Li described the assailant as "resolute" in killing as "nearly all are mortal wounds". While there were reported shootings, most of the villagers, including kids, died of stabbing. Other than the killed doctor, a nurse was also sent to the intensive care unit. Two police were also killed.

== Perpetrator(s) ==
There is contradicting information on whether it was a lone-wolf attack. Li said most of the sources claimed 3 to 6 people were involved, and the main perpetrator was arrested as he did not flee the crime scene. At least two were still being hunted as of 13 February.

The main perpetrator, reportedly in his thirties, was raised and allegedly abused by his uncle. He had mild physical disabilities after a car accident. He was once jailed, and this attack was carried out with cellmates, "one of which had mental disorder".
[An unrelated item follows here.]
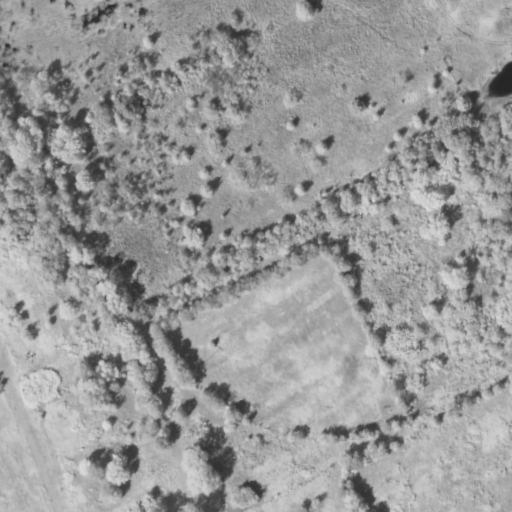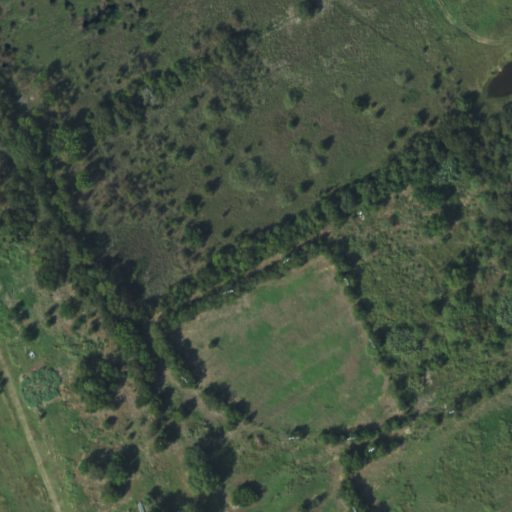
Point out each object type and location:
road: (28, 430)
Other unconfirmed details said the gunman was a retired armed police, or a sacked member of the special police unit.

=== Motives ===
Different speculations emerged over the motives of the attack, but it is apparently targeted at people he had disputes with.

According to some villagers, the assailant worked in the village after his daughter-in-law left following his car accident. After the boss owed him salary, the attacker was sent to prison for two or three years by a relative of the boss who is a government official. The attacker decided to revenge and therefore killed the whole family of the boss. However, some others claimed the jail term was much higher at 17 years.
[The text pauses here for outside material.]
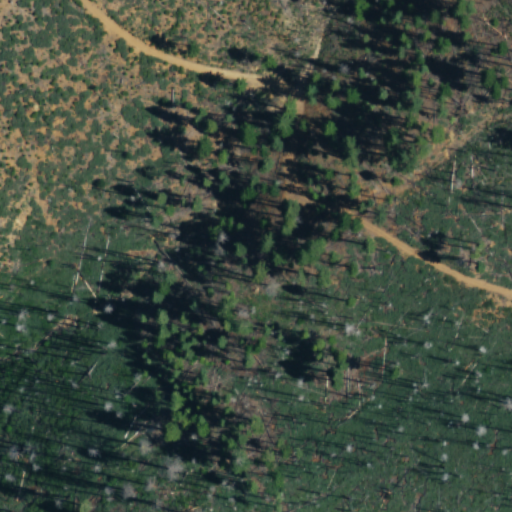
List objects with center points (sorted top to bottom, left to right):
road: (298, 142)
Another speculation was that the attacker was abused by the teacher in school days, and hence killing the teacher and all the family members, in addition to other people who had disputes with him.

Social media users suspected the man was depressed as his arranged fiancée suddenly left, thereby triggering the attack. Varied motives said the teacher, instead of the boss, sued the attacker.

== Aftermath ==
Shortly after the incident, terms such as "Zhaike incident" and "Ju County murder case" briefly began trending on social media sites, before disappearing. All information regarding the attack had later been censored and deleted from the social media, and was also not mentioned by any Chinese media except Phoenix Television and NetEase, with those reports having been deleted as well. No official responses from the government were released as well. Keywords hinting at the events (such as "the attack"), possibly suppressed by the government, remained on the internet. Wu added the police threatened the villagers not to reveal anything regarding the attack.
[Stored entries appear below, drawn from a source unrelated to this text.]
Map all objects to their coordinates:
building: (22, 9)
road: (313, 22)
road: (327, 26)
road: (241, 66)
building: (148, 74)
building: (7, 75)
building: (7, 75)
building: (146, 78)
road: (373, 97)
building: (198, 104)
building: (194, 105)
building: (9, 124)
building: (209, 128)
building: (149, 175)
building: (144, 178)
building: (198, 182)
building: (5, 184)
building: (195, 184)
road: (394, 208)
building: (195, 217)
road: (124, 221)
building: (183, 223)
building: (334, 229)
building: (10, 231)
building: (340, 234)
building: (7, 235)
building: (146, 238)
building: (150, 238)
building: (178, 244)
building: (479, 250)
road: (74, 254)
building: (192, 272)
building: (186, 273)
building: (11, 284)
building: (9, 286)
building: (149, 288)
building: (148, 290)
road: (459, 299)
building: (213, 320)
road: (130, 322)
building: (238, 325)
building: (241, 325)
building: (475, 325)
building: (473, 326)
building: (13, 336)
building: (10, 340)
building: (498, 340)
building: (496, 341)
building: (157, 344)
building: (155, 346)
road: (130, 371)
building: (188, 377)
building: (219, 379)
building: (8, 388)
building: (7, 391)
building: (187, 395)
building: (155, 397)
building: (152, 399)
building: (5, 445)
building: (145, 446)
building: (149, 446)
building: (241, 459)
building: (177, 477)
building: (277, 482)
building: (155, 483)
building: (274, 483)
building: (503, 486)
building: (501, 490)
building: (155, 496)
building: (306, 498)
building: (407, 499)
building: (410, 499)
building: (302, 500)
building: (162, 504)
The political commission of Rizhao's Communist Party branch reportedly released "Emergency Notice regarding Establishment of Daily Report System on Risks and Hidden Danger of Social Conflict" on 11 February, calling for serious investigations on 16 groups of people that might provoke extreme cases, including the unemployed, unguarded teens, mental disorder patients, those failed in life, marriage or investments, or prone to violence.

Posts denouncing injustice against medical workers can be found on social media. Li said this is likely due to unconfirmed plans of the hospital to consider the perpetrator with major mental disorder, so as to play down the seriousness but, at the same time, shift the responsibilities to the medical workers for negligence.

This incident remains poorly reported by Chinese media, with much of the details unconfirmed by any official source.